My bitchiness and well deserved entitlement to demand food is in full effect for this 3 day weekend. I deserve to feel entitled and demand more food than my body and belly can handle. I’m a full blown food addict determined to be WELL into the 400’s by 30 years old. I can’t stop thinking about how many medications I will be prescribed simply because of how obese and sedentary I am. My goal of diabetes and severe heart disease and blood pressure issues is something I think about regularly. I can’t wait for my next physical and seeing my doctors jaw drop when he sees I’ve gained over 100lbs in a year and to tell him I am not changing my lifestyle. I only aim to become fatter and more unhealthy. With my bf sitting in the room I’m excited to admit that we prefer fat sex and the contrast between us. He loves slowly becoming my caretaker as I struggle with every single thing in daily life.

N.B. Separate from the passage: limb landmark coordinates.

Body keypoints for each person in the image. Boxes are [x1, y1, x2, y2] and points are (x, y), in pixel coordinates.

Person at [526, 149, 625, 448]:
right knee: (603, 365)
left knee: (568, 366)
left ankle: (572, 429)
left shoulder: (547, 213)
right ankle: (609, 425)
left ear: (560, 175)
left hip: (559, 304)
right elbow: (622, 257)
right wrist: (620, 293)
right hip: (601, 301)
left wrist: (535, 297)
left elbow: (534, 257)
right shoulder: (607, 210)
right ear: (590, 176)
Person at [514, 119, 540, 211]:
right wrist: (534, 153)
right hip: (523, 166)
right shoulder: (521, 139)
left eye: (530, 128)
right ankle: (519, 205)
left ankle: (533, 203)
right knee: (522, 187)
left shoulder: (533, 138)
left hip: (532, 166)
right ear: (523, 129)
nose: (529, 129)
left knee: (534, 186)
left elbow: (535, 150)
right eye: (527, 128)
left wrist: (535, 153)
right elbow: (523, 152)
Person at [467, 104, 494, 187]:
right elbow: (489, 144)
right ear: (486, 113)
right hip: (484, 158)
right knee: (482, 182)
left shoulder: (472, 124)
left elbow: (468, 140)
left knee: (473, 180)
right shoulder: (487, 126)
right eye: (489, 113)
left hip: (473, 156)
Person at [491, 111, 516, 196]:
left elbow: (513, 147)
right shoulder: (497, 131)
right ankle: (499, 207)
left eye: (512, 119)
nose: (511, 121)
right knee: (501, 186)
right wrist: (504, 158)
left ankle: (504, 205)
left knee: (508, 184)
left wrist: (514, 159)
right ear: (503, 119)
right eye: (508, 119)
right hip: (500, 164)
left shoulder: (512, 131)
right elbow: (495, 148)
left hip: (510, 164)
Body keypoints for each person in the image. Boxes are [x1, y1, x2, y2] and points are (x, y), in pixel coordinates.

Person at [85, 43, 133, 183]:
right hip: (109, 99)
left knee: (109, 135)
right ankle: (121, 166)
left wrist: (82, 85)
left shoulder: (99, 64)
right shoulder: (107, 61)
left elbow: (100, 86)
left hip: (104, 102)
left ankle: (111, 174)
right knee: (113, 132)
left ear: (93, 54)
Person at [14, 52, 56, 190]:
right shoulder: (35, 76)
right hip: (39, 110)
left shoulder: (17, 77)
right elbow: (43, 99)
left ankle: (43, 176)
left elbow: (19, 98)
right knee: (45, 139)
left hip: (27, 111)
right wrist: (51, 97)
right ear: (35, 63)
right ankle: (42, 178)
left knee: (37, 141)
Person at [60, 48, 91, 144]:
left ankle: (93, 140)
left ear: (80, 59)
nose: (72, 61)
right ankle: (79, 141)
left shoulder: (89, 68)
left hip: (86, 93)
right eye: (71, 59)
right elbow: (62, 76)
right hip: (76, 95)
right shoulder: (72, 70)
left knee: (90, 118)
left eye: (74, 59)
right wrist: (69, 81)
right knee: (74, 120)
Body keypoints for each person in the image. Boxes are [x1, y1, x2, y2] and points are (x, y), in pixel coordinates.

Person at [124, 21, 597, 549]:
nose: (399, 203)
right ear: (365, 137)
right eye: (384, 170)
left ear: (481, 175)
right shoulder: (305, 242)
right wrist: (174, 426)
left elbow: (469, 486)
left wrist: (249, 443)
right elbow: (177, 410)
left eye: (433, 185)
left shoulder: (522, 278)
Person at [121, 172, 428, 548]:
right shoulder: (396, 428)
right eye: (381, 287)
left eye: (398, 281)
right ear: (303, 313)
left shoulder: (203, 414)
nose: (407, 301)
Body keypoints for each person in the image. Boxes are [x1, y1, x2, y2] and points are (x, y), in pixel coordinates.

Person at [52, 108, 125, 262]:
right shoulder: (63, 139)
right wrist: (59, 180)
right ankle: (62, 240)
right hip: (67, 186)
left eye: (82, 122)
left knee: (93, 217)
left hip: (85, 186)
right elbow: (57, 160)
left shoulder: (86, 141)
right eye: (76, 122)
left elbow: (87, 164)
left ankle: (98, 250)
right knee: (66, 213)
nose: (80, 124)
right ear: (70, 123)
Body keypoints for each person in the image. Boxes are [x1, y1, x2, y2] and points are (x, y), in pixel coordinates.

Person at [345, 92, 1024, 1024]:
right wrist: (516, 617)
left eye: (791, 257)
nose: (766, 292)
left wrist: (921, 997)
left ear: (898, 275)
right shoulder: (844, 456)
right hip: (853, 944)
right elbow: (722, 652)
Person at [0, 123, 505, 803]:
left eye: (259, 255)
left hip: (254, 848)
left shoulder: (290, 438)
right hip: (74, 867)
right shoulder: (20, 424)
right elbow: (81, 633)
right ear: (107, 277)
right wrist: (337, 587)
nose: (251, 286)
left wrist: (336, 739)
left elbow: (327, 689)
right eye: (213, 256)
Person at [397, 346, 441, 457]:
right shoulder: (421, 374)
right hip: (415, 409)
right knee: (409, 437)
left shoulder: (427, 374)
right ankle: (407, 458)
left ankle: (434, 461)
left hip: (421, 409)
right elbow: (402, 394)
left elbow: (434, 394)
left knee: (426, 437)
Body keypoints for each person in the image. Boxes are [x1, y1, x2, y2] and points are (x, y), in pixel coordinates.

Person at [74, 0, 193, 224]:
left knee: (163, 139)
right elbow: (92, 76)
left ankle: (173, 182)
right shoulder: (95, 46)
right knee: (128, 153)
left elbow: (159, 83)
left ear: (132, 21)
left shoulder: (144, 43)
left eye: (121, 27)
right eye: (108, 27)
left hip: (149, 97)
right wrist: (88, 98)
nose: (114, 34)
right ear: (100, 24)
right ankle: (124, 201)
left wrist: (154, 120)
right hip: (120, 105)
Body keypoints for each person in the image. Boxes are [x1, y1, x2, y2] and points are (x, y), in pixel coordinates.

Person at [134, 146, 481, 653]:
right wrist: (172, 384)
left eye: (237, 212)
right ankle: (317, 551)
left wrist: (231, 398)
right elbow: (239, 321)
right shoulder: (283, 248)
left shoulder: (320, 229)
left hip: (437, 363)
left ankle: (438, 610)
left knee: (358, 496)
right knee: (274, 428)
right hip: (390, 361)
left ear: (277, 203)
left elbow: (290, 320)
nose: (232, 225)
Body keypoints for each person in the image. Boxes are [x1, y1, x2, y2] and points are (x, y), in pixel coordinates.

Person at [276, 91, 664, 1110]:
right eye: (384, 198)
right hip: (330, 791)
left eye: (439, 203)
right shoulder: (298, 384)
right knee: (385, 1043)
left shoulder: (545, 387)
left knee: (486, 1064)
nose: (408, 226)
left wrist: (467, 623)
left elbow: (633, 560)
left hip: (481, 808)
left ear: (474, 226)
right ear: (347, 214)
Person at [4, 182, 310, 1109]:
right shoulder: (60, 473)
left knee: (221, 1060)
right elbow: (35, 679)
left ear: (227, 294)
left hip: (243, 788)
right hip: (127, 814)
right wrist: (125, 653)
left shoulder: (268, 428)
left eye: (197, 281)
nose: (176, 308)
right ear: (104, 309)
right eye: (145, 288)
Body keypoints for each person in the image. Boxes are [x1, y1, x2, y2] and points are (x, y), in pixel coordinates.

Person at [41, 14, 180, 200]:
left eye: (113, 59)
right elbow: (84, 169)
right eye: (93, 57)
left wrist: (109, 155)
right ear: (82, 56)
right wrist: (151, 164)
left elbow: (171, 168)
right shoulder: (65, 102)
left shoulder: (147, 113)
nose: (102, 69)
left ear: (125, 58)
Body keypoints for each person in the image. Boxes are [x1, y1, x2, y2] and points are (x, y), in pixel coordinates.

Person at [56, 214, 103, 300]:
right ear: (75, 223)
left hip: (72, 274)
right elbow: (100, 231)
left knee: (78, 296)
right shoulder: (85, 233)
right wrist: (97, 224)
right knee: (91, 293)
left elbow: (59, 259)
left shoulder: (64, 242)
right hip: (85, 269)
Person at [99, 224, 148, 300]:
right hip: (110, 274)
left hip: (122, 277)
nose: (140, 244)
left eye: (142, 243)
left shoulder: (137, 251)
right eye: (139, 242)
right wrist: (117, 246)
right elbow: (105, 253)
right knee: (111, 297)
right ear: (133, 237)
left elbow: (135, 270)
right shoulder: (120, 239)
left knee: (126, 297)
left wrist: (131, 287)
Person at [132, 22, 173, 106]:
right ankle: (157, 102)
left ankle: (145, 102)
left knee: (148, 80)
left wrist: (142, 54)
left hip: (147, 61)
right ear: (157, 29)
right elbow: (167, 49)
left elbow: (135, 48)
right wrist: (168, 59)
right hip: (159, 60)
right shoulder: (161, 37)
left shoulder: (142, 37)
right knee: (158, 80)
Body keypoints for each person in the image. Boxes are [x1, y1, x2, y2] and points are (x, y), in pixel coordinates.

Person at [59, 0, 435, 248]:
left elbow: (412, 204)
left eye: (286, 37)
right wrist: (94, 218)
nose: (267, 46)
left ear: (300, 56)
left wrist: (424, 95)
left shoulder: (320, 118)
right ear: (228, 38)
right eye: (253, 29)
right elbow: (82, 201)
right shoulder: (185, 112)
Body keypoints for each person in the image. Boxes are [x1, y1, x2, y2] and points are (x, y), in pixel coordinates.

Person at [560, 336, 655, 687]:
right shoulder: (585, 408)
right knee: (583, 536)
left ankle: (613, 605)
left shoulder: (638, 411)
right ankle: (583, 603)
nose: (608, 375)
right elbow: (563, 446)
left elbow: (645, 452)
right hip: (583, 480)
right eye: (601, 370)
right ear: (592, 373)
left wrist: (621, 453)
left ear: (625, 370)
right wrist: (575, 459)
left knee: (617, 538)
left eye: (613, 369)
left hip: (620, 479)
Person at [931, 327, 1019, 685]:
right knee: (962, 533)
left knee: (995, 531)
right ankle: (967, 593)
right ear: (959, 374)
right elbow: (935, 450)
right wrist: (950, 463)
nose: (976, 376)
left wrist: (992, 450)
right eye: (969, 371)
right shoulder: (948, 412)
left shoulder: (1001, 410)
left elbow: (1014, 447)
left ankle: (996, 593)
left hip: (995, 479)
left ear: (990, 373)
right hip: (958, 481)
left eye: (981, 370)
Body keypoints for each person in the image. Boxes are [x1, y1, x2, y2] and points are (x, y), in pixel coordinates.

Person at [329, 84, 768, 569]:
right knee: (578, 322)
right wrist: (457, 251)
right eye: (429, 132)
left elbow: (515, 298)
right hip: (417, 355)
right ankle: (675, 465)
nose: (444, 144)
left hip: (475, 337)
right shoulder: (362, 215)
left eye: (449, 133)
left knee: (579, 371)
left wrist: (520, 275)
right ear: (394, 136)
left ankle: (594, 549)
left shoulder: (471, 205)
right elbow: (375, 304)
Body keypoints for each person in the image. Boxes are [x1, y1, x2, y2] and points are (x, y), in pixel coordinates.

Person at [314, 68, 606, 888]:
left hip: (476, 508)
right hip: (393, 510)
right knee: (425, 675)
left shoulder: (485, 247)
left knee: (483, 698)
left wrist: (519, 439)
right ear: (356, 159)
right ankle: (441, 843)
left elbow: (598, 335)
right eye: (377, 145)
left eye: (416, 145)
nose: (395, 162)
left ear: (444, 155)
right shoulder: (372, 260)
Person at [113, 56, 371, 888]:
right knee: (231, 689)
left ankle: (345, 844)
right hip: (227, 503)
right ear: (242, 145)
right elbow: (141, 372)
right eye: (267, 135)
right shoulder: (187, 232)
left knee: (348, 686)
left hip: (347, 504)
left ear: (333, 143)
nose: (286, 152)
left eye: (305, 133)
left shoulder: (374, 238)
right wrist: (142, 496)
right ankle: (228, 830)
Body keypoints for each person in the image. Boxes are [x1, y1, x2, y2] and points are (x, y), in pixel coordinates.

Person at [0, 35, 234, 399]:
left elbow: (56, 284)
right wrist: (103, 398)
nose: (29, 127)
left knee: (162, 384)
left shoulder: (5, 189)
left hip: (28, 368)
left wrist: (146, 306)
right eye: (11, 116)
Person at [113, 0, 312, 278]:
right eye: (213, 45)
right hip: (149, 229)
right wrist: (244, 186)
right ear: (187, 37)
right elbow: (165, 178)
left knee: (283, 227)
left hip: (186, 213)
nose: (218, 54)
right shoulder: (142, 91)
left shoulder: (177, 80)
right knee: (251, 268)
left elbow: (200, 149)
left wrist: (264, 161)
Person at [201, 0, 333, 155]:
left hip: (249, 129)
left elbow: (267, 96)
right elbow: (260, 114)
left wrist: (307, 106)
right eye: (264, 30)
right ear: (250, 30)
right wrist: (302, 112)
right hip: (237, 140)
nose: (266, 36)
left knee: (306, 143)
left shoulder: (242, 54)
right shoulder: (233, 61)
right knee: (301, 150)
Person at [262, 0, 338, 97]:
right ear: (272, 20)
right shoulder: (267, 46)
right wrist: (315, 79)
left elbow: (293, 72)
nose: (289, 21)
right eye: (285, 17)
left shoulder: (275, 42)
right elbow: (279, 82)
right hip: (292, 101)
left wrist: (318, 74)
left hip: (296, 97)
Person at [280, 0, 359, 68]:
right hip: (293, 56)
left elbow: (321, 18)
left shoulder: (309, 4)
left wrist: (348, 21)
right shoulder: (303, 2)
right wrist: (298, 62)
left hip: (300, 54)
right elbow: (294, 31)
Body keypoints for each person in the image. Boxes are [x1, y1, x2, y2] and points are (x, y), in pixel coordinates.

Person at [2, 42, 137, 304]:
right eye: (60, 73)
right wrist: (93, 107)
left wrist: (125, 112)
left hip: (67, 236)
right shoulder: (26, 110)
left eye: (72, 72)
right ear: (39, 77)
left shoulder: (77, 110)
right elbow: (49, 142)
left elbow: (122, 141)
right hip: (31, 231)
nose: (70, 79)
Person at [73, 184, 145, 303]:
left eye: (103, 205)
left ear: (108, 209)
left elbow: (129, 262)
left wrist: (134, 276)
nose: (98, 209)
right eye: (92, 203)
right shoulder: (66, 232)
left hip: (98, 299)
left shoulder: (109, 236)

That being said we’ve decided that I am to be under 50 steps a day for the whole weekend and on a strict diet of take out, snack cakes, and soda while pushing myself past my limits and being in pain and enjoying the cycle of over eating, naps, (maybe sex) but probably not because I don’t have the energy or need with all of this junk food in front of me hehehe.
To my big girlies out there. Who can relate? Sex becomes less important when you are so big it’s such a physical chore, that eating is your main concern for the simple fact you don’t have to move or struggle and gasp for breath?